Vous pourriez être intéressé: les Dominicains pourront ouvrir des comptes bancaires en moins de 10 secondes, selon la banque centrale

Défi FinTech

Selon l’exécutif, l’un des principaux défis du secteur est le coût de l’argent numérique. « La liquidité est moins chère que le numérique. Dans chaque transaction numérique, 0,15% est facturé, le montant destiné aux impôts. Au lieu de cela, s’il est payé en espèces, cette valeur n’est pas perdue », a-t-il déclaré lors de la quatrième édition du marché finch 2025.

« Il est ambivalent: le système favorise l’utilisation de l’argent numérique, mais en même temps, il le pénalise. Il existe déjà de nombreux processus automatisés, tels que le paiement des salaires et la création de comptes, mais chaque transfert numérique implique que 0,15%, qui est payé plusieurs fois », s’est plaint.

Un autre défi important est l’investissement constant dans la sécurité que FinTech doit faire. Espaillat l’a décrit comme « grand », car la confiance dans ces sociétés dépend directement de l’expérience du client.
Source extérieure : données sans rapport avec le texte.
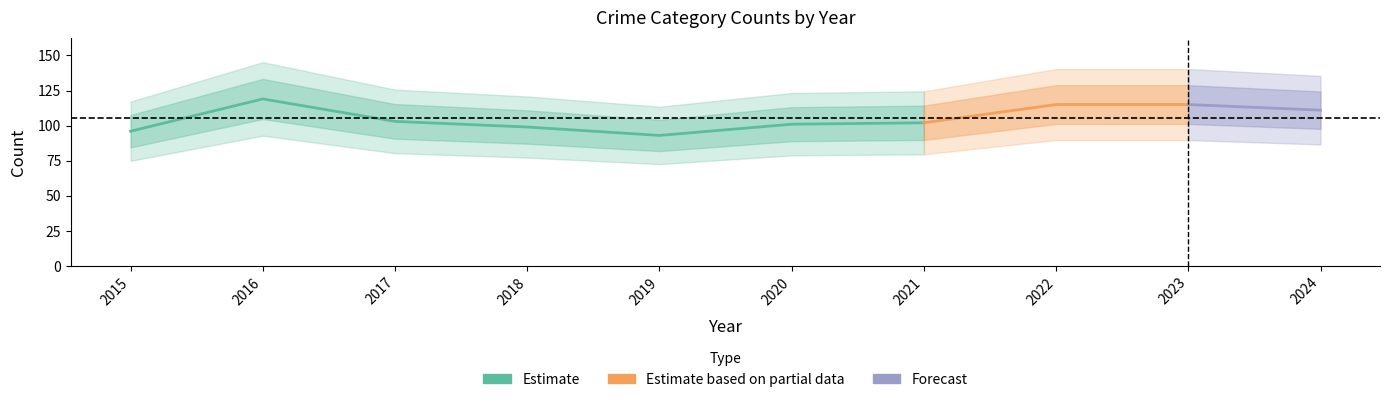

Count the number of categories in the chart.

10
Cet investissement est obligatoire, en particulier dans le cas des portefeuilles numériques, qui doivent respecter les normes de sécurité rigoureuses.

Quant à l’utilisation de ces portefeuilles, il a indiqué qu’en seulement deux ans, environ 800 000 rapports numériques ont été ouverts, démontrant un intérêt croissant de la population à intégrer dans le système financier formel.

Join WhatsApp

Join Now

Join Telegram

Join Now

Laisser un commentaire

À propos de l’auteur: Amélie Bernard

Amélie Bernard traite l’économie, les entreprises, les marchés et les transformations du travail. Son approche relie les chiffres, les décisions publiques et leurs effets dans la vie quotidienne.